**Work instruction:** Once more, print the records exactly as given.

**Data listing:**
○ ○ ○

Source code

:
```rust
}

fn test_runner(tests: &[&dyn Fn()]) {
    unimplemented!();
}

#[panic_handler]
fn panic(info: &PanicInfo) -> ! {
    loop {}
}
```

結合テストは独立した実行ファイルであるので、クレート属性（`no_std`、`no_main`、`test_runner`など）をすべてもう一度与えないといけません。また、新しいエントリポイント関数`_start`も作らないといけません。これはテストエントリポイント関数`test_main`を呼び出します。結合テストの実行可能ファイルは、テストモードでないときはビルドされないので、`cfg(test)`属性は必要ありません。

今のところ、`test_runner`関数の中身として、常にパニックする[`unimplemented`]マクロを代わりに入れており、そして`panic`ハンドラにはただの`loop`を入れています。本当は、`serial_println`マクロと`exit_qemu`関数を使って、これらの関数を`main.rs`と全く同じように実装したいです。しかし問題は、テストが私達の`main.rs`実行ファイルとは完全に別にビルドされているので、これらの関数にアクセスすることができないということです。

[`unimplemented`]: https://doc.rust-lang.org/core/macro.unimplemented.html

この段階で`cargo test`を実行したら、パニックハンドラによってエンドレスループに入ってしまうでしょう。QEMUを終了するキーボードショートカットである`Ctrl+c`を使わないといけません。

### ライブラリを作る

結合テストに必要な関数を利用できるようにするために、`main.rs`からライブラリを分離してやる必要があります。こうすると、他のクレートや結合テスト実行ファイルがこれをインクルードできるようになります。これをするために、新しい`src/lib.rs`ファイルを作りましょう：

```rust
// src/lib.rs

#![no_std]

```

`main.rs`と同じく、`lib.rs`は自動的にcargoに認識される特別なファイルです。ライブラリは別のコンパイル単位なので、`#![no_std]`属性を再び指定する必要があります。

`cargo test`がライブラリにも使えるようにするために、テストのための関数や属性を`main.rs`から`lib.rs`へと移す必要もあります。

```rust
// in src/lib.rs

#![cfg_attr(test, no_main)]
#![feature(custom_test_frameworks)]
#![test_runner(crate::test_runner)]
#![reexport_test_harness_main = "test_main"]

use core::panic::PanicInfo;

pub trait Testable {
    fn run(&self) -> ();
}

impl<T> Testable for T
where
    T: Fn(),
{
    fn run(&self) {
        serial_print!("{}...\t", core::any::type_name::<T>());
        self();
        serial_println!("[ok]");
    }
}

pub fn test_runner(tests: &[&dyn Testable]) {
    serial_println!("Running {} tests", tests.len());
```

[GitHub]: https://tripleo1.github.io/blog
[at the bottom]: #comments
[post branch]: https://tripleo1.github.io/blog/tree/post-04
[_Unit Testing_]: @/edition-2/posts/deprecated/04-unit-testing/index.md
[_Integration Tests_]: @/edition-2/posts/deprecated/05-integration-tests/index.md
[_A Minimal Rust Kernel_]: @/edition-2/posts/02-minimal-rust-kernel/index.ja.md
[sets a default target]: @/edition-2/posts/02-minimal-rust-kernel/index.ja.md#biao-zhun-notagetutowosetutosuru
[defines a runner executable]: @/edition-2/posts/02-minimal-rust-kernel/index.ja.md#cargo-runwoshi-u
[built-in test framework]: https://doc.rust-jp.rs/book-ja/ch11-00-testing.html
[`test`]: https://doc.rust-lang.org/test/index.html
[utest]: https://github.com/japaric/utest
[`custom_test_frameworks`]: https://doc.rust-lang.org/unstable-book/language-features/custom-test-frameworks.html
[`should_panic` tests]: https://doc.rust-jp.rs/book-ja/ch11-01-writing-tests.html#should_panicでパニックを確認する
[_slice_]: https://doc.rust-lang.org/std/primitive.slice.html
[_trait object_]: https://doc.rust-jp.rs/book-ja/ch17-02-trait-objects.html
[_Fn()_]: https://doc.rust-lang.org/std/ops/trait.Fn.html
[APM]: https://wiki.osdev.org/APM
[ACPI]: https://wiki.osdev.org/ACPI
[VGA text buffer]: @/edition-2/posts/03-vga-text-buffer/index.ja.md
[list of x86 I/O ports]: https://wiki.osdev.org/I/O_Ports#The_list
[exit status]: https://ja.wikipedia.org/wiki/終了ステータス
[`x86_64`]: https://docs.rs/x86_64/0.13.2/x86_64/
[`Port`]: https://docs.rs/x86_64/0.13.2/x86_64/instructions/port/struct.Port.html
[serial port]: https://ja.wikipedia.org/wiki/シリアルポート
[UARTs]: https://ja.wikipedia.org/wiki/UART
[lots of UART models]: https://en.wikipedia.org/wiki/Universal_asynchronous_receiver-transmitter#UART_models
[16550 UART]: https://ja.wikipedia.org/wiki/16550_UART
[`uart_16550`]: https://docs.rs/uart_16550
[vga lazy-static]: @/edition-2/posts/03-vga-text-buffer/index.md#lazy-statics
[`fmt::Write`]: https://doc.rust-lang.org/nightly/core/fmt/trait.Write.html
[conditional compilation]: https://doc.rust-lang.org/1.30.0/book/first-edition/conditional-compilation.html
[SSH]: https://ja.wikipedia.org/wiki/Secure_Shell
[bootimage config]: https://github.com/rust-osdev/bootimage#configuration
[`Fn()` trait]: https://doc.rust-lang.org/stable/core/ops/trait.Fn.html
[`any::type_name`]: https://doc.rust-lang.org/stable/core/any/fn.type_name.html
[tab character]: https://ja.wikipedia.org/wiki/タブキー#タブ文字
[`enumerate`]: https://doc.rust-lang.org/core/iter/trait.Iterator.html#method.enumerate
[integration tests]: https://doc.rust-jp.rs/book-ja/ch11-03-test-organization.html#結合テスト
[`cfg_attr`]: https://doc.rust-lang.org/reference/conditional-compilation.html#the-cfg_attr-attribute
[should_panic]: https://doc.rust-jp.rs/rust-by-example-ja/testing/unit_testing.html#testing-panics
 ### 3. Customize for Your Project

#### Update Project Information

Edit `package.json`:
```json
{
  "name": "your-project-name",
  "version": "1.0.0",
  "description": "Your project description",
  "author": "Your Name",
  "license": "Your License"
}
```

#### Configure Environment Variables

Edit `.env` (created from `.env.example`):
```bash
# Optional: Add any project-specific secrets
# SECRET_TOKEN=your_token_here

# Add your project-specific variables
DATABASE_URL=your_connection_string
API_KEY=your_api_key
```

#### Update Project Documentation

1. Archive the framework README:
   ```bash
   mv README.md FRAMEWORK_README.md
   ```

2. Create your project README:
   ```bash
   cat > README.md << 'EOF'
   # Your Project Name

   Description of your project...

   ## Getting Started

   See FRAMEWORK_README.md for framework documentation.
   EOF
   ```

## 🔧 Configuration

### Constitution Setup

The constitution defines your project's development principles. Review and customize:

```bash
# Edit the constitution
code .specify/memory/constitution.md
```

○ ○ ○

**Result below:**
Source code

:
```rust
}

fn test_runner(tests: &[&dyn Fn()]) {
    unimplemented!();
}

#[panic_handler]
fn panic(info: &PanicInfo) -> ! {
    loop {}
}
```

結合テストは独立した実行ファイルであるので、クレート属性（`no_std`、`no_main`、`test_runner`など）をすべてもう一度与えないといけません。また、新しいエントリポイント関数`_start`も作らないといけません。これはテストエントリポイント関数`test_main`を呼び出します。結合テストの実行可能ファイルは、テストモードでないときはビルドされないので、`cfg(test)`属性は必要ありません。

今のところ、`test_runner`関数の中身として、常にパニックする[`unimplemented`]マクロを代わりに入れており、そして`panic`ハンドラにはただの`loop`を入れています。本当は、`serial_println`マクロと`exit_qemu`関数を使って、これらの関数を`main.rs`と全く同じように実装したいです。しかし問題は、テストが私達の`main.rs`実行ファイルとは完全に別にビルドされているので、これらの関数にアクセスすることができないということです。

[`unimplemented`]: https://doc.rust-lang.org/core/macro.unimplemented.html

この段階で`cargo test`を実行したら、パニックハンドラによってエンドレスループに入ってしまうでしょう。QEMUを終了するキーボードショートカットである`Ctrl+c`を使わないといけません。

### ライブラリを作る

結合テストに必要な関数を利用できるようにするために、`main.rs`からライブラリを分離してやる必要があります。こうすると、他のクレートや結合テスト実行ファイルがこれをインクルードできるようになります。これをするために、新しい`src/lib.rs`ファイルを作りましょう：

```rust
// src/lib.rs

#![no_std]

```

`main.rs`と同じく、`lib.rs`は自動的にcargoに認識される特別なファイルです。ライブラリは別のコンパイル単位なので、`#![no_std]`属性を再び指定する必要があります。

`cargo test`がライブラリにも使えるようにするために、テストのための関数や属性を`main.rs`から`lib.rs`へと移す必要もあります。

```rust
// in src/lib.rs

#![cfg_attr(test, no_main)]
#![feature(custom_test_frameworks)]
#![test_runner(crate::test_runner)]
#![reexport_test_harness_main = "test_main"]

use core::panic::PanicInfo;

pub trait Testable {
    fn run(&self) -> ();
}

impl<T> Testable for T
where
    T: Fn(),
{
    fn run(&self) {
        serial_print!("{}...\t", core::any::type_name::<T>());
        self();
        serial_println!("[ok]");
    }
}

pub fn test_runner(tests: &[&dyn Testable]) {
    serial_println!("Running {} tests", tests.len());
```

[GitHub]: https://tripleo1.github.io/blog
[at the bottom]: #comments
[post branch]: https://tripleo1.github.io/blog/tree/post-04
[_Unit Testing_]: @/edition-2/posts/deprecated/04-unit-testing/index.md
[_Integration Tests_]: @/edition-2/posts/deprecated/05-integration-tests/index.md
[_A Minimal Rust Kernel_]: @/edition-2/posts/02-minimal-rust-kernel/index.ja.md
[sets a default target]: @/edition-2/posts/02-minimal-rust-kernel/index.ja.md#biao-zhun-notagetutowosetutosuru
[defines a runner executable]: @/edition-2/posts/02-minimal-rust-kernel/index.ja.md#cargo-runwoshi-u
[built-in test framework]: https://doc.rust-jp.rs/book-ja/ch11-00-testing.html
[`test`]: https://doc.rust-lang.org/test/index.html
[utest]: https://github.com/japaric/utest
[`custom_test_frameworks`]: https://doc.rust-lang.org/unstable-book/language-features/custom-test-frameworks.html
[`should_panic` tests]: https://doc.rust-jp.rs/book-ja/ch11-01-writing-tests.html#should_panicでパニックを確認する
[_slice_]: https://doc.rust-lang.org/std/primitive.slice.html
[_trait object_]: https://doc.rust-jp.rs/book-ja/ch17-02-trait-objects.html
[_Fn()_]: https://doc.rust-lang.org/std/ops/trait.Fn.html
[APM]: https://wiki.osdev.org/APM
[ACPI]: https://wiki.osdev.org/ACPI
[VGA text buffer]: @/edition-2/posts/03-vga-text-buffer/index.ja.md
[list of x86 I/O ports]: https://wiki.osdev.org/I/O_Ports#The_list
[exit status]: https://ja.wikipedia.org/wiki/終了ステータス
[`x86_64`]: https://docs.rs/x86_64/0.13.2/x86_64/
[`Port`]: https://docs.rs/x86_64/0.13.2/x86_64/instructions/port/struct.Port.html
[serial port]: https://ja.wikipedia.org/wiki/シリアルポート
[UARTs]: https://ja.wikipedia.org/wiki/UART
[lots of UART models]: https://en.wikipedia.org/wiki/Universal_asynchronous_receiver-transmitter#UART_models
[16550 UART]: https://ja.wikipedia.org/wiki/16550_UART
[`uart_16550`]: https://docs.rs/uart_16550
[vga lazy-static]: @/edition-2/posts/03-vga-text-buffer/index.md#lazy-statics
[`fmt::Write`]: https://doc.rust-lang.org/nightly/core/fmt/trait.Write.html
[conditional compilation]: https://doc.rust-lang.org/1.30.0/book/first-edition/conditional-compilation.html
[SSH]: https://ja.wikipedia.org/wiki/Secure_Shell
[bootimage config]: https://github.com/rust-osdev/bootimage#configuration
[`Fn()` trait]: https://doc.rust-lang.org/stable/core/ops/trait.Fn.html
[`any::type_name`]: https://doc.rust-lang.org/stable/core/any/fn.type_name.html
[tab character]: https://ja.wikipedia.org/wiki/タブキー#タブ文字
[`enumerate`]: https://doc.rust-lang.org/core/iter/trait.Iterator.html#method.enumerate
[integration tests]: https://doc.rust-jp.rs/book-ja/ch11-03-test-organization.html#結合テスト
[`cfg_attr`]: https://doc.rust-lang.org/reference/conditional-compilation.html#the-cfg_attr-attribute
[should_panic]: https://doc.rust-jp.rs/rust-by-example-ja/testing/unit_testing.html#testing-panics
 ### 3. Customize for Your Project

#### Update Project Information

Edit `package.json`:
```json
{
  "name": "your-project-name",
  "version": "1.0.0",
  "description": "Your project description",
  "author": "Your Name",
  "license": "Your License"
}
```

#### Configure Environment Variables

Edit `.env` (created from `.env.example`):
```bash
# Optional: Add any project-specific secrets
# SECRET_TOKEN=your_token_here

# Add your project-specific variables
DATABASE_URL=your_connection_string
API_KEY=your_api_key
```

#### Update Project Documentation

1. Archive the framework README:
   ```bash
   mv README.md FRAMEWORK_README.md
   ```

2. Create your project README:
   ```bash
   cat > README.md << 'EOF'
   # Your Project Name

   Description of your project...

   ## Getting Started

   See FRAMEWORK_README.md for framework documentation.
   EOF
   ```

## 🔧 Configuration

### Constitution Setup

The constitution defines your project's development principles. Review and customize:

```bash
# Edit the constitution
code .specify/memory/constitution.md
```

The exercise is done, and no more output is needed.